Animal Science Department

 

Date of this Version

2015

Citation

J. Anim. Sci. 2015.93:5774–5780

Comments

© 2015 American Society of Animal Science. All rights reserved.

Abstract

Two experiments determined effects of collection and preparation techniques on nutrient composition of masticate samples from esophageally fistulated cattle. In Exp. 1, 12 esophageally fistulated cattle were maintained on 2 precollection diets, high CP (24% CP; n = 6) or low CP (7.7% CP; n = 6), for 8 d. On d 9, the esophageal plug was removed, screen bottom bags were attached, and each cow was offered fresh grass. Immediately after fresh grass sample collection was complete, dry grass (hay) was offered and a sample was collected. Blood samples were collected and analyzed for serum urea nitrogen concentration. Masticate samples of both fresh and dry grass were divided and each was either squeezed by hand until no more saliva could be removed or remained unsqueezed. In Exp. 2, 10 esophageally fistulated cattle were fitted with either screen (n = 5) or solid (n = 5) bottom collection bags after removal of the esophageal plug and presented grass hay, fresh grass, alfalfa hay, or fresh alfalfa. In Exp. 1, the precollection diet did not affect (P = 0.49) CP content of masticate even though serum urea nitrogen tended to be greater (P = 0.08) for high- vs. low-CP precollection diets. Forage harvest type offered (fresh vs. hay) interacted (P = 0.01) with preparation technique (squeezed vs. unsqueezed) for CP, where CP decreased in squeezed fresh samples (P < 0.001) but not in squeezed grass hay samples (P = 0.98).
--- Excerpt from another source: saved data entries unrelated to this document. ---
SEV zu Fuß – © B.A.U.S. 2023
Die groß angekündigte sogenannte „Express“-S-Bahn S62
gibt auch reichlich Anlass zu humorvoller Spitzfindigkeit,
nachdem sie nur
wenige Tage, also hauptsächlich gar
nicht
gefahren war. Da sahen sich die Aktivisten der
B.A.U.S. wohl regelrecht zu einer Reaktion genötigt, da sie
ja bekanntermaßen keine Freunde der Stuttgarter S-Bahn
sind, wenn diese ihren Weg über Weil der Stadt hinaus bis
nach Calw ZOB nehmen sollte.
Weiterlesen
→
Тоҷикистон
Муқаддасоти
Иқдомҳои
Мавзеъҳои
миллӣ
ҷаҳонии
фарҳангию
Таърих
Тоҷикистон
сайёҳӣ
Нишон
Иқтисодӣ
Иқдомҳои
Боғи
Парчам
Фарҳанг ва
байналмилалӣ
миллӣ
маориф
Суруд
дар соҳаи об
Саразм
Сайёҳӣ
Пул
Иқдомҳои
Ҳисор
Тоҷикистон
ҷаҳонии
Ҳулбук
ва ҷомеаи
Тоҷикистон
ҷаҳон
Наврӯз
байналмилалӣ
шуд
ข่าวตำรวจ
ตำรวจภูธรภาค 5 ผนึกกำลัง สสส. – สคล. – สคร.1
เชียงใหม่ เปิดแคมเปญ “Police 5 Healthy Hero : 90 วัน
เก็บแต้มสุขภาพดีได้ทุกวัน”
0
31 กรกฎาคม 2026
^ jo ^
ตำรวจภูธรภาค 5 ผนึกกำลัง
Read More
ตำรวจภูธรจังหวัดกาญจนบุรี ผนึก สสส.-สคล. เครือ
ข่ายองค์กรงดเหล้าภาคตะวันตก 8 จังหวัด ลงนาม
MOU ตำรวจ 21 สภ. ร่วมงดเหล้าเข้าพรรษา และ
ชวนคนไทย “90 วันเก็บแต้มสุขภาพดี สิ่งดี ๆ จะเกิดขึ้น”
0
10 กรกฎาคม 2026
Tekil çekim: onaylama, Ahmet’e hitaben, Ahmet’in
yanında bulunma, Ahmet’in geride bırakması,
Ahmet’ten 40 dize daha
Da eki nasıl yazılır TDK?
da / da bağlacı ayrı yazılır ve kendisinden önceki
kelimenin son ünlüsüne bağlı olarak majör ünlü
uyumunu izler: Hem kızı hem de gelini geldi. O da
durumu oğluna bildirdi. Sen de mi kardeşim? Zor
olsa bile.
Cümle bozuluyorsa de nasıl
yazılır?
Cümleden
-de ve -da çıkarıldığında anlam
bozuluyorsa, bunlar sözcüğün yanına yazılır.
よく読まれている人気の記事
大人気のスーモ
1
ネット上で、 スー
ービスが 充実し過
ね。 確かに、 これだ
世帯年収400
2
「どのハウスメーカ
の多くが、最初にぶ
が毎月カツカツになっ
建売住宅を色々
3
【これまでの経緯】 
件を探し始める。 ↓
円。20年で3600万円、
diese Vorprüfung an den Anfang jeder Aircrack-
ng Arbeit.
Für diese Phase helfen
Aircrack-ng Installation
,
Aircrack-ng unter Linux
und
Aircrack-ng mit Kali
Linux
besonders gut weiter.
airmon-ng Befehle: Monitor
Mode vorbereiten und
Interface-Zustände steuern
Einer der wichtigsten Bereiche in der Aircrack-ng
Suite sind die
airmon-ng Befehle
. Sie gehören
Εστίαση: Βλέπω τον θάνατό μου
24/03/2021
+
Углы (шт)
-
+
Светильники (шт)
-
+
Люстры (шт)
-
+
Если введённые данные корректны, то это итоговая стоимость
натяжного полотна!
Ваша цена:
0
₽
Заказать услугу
In Exp. 2, ingestion greatly increased levels of ash (P < 0.001). Crude protein was greater (P < 0.004) before ingestion for all samples except grass hay (P = 0.43). Levels of NDF were similar before and after ingestion (P > 0.15) for all samples except fresh alfalfa, which was greater after ingestion (P = 0.002). Ingestion status did not affect in vitro OM disappearance (IVOMD; P > 0.34) except for grass hay, which was greater after ingestion (P < 0.001). Bag type (screen vs. solid) did not affect ash and NDF (P > 0.31), except for fresh alfalfa, which were greater (P < 0.03) for solid bottom bags. Bag type did not affect alfalfa CP (P = 0.71) but did affect grass CP, which was lower (P = 0.02) for solid bottom bags. Bag type did not affect IVOMD (P > 0.33). More (P = 0.01) fresh forage than hay was recovered through the esophageal opening. Previous diet did not impact masticate samples but squeezing impacted CP levels of high-quality forage and therefore should not be performed. Nutrient values should be reported on an OM basis.